Dataset entries
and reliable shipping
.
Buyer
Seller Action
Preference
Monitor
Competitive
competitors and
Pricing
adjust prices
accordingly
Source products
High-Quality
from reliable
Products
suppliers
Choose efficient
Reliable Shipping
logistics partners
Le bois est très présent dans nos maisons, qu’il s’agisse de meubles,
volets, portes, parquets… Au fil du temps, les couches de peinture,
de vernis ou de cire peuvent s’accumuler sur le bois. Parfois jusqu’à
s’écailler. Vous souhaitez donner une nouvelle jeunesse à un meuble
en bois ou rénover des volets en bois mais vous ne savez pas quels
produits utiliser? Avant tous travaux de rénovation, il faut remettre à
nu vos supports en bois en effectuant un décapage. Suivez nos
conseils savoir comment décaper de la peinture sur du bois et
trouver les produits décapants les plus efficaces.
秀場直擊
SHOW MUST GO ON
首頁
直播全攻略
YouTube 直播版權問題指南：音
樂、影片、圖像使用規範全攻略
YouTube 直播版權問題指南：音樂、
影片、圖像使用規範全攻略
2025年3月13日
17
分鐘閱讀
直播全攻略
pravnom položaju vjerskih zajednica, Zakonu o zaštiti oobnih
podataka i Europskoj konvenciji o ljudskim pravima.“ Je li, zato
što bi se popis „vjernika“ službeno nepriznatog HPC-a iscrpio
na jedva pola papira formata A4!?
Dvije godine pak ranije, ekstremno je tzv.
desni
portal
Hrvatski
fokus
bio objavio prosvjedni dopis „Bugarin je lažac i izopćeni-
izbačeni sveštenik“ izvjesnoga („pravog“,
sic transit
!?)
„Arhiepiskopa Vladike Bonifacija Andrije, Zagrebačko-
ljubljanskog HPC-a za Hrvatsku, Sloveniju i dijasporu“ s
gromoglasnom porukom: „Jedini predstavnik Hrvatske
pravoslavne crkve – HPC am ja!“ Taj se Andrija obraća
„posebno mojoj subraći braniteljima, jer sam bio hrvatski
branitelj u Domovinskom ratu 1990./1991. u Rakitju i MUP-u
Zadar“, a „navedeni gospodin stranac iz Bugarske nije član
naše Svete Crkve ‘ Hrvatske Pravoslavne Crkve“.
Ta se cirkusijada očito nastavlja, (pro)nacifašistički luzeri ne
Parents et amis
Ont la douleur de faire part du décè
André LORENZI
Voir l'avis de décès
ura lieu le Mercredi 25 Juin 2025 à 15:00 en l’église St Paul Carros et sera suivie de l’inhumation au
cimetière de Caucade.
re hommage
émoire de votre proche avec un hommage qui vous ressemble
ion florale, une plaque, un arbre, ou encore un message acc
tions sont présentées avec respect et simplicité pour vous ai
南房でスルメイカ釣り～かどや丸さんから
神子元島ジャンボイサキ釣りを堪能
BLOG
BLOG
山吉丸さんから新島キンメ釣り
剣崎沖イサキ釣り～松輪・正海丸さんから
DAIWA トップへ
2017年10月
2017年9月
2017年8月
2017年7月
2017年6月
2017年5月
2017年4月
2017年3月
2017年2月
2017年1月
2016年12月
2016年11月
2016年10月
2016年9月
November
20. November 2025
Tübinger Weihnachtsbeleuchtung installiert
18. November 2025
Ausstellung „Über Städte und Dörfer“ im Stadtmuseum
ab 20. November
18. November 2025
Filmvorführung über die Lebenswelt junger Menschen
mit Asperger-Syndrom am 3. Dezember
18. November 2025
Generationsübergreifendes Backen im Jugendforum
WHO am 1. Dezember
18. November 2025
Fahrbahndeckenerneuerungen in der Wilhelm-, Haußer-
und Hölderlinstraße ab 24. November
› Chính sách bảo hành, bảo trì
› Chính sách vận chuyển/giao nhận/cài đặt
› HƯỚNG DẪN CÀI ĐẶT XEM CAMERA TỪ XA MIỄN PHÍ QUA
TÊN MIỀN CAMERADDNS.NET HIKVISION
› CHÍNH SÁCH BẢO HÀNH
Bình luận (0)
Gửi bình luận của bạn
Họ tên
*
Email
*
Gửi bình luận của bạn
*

◆ EXERCISE OBJECTIVE
Rewrite everything from the start of the data down to the line containing "Le bois est", substituting "Track" for "Monitor" and leaving all else unchanged.

◆ EXPECTED OUTPUT
and reliable shipping
.
Buyer
Seller Action
Preference
Track
Competitive
competitors and
Pricing
adjust prices
accordingly
Source products
High-Quality
from reliable
Products
suppliers
Choose efficient
Reliable Shipping
logistics partners
Le bois est très présent dans nos maisons, qu’il s’agisse de meubles,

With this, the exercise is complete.